|VAN SANTEN, EDZARD|
Submitted to: Weed Science Society of America Meeting Abstracts
Publication Type: Abstract Only
Publication Acceptance Date: 2/2/2009
Publication Date: 2/2/2009
Citation: Kelton, J., Van Santen, E., Shaw, J., Price, A.J., Arriaga, F.J., Balkcom, K.S., Raper, R.L. 2009. High Residue Winter Cover Crops Deplete Winter Annual Weed Seed Across a Landscape in a Long-Term Tillage Study [abstract]. Weed Science Society of America Meeting Abstracts.
Technical Abstract: High residue conservation agriculture systems have the potential to maximize environmental benefits achieved when practicing reduced tillage. A greenhouse study was conducted in 2006 through 2008 to determine the effects of cover crop residue on weed seed density within the soil seedbank under varying farming practices and topographical conditions. In mid-October, 2006, soil samples were collected from an on-going field-scale study located at the E.V. Smith Research and Extension Center, Alabama, USA. A factorial arrangement of the experiment included conventional and conservation tillage, with and without manure applications, under a cotton-corn rotation with both crops present during the growing season. Landscape positions identified as treatments included summit, backslope, and drainage way. Cover crops included a crimson clover, fodder radish (Raphanus sativus L.), and white lupin (Lupinus albus L.) mix preceding corn and a rye-black oat mixture preceding cotton in the conservation tillage plots. Covers were planted in late fall; termination of the clover, radish, and lupin cover occurred in mid-March; termination of the rye-black oat cover occurred in mid-April.
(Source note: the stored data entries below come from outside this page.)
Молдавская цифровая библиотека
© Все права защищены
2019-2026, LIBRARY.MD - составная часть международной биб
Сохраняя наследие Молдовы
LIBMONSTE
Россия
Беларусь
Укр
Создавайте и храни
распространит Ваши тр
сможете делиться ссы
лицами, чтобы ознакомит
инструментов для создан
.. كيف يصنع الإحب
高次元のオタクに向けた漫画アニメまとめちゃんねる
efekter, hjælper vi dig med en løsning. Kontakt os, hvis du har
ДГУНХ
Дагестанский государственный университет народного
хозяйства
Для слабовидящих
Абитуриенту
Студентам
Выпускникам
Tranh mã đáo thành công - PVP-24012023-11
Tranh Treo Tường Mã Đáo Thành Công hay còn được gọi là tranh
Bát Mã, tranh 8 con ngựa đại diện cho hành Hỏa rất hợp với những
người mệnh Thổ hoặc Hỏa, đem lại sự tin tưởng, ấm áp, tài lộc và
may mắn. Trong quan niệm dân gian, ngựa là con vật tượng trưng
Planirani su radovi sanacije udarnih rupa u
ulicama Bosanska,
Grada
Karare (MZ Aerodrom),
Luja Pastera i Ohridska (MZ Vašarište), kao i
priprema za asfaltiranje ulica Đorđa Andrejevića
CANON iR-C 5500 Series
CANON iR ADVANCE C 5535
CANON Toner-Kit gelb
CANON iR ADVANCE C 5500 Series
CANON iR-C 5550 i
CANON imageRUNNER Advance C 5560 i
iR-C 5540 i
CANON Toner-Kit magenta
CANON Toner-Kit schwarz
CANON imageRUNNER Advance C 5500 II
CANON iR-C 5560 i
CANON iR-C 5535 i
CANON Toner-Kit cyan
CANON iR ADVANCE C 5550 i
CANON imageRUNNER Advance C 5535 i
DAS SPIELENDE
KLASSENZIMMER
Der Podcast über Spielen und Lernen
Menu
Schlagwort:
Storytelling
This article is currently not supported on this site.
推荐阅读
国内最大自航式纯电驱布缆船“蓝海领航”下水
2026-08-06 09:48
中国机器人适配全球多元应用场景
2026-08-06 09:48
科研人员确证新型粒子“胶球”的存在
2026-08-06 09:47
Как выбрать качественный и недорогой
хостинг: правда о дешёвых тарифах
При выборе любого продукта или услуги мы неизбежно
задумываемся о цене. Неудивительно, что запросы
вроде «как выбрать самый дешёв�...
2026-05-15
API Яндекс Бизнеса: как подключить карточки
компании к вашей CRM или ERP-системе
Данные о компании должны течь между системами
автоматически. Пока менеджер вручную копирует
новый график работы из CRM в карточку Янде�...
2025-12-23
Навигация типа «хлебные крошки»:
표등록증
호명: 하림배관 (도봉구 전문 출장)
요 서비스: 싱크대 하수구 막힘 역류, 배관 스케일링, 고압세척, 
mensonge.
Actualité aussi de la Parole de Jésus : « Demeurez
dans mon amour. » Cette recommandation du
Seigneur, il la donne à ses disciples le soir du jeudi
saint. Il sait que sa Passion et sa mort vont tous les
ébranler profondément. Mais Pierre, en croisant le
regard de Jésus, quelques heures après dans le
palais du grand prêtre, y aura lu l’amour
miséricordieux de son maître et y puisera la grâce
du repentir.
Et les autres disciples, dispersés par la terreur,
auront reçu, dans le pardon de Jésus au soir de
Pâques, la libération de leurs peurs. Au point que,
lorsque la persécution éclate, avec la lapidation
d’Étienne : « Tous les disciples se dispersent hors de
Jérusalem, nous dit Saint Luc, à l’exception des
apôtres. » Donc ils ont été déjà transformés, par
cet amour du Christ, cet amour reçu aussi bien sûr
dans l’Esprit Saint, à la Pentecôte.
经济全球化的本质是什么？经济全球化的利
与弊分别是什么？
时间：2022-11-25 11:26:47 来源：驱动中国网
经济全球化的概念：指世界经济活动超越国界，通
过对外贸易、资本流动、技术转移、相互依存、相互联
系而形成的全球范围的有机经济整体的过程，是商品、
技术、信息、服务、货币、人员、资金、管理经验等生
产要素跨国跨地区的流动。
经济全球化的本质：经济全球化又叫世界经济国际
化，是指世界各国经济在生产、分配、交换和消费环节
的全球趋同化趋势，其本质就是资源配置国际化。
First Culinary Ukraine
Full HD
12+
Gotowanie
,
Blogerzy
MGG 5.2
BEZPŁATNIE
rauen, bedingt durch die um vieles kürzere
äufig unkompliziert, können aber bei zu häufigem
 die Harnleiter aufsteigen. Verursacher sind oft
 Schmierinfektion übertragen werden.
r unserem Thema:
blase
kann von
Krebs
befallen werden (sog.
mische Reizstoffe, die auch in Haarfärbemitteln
Six replications were made in the field and subsequently divided into equal cells with 3 replications of each treatment grouping being sampled for this study. Soil cores, five from each cell, were divided into an upper (0-0.076m) and lower (0.076-0.152m) sample, pooled together to create one sample of each level within a replication. Samples were placed in the greenhouse, allowed to germinate, and seedlings were identified until germination ceased at approximately five months. Samples were then chilled at 36°F to five months and the process repeated two additional times. Weed seed density consisted of over 80 % henbit (Lamium amplexicaule L.) throughout the experiment. Data analysis found that weed seed density was decreased in conservation tillage when compared to conventional tillage at both the upper and lower soil levels. Additionally, density of the seedbank was reduced in the upper soil portion of no-till cotton with rye-oat cover in comparison with no-till corn plots with the clover-radish-lupin cover. These findings indicate that high residue cover crops could be incorporated into farming systems as an effective aid in suppressing winter weed seed germination.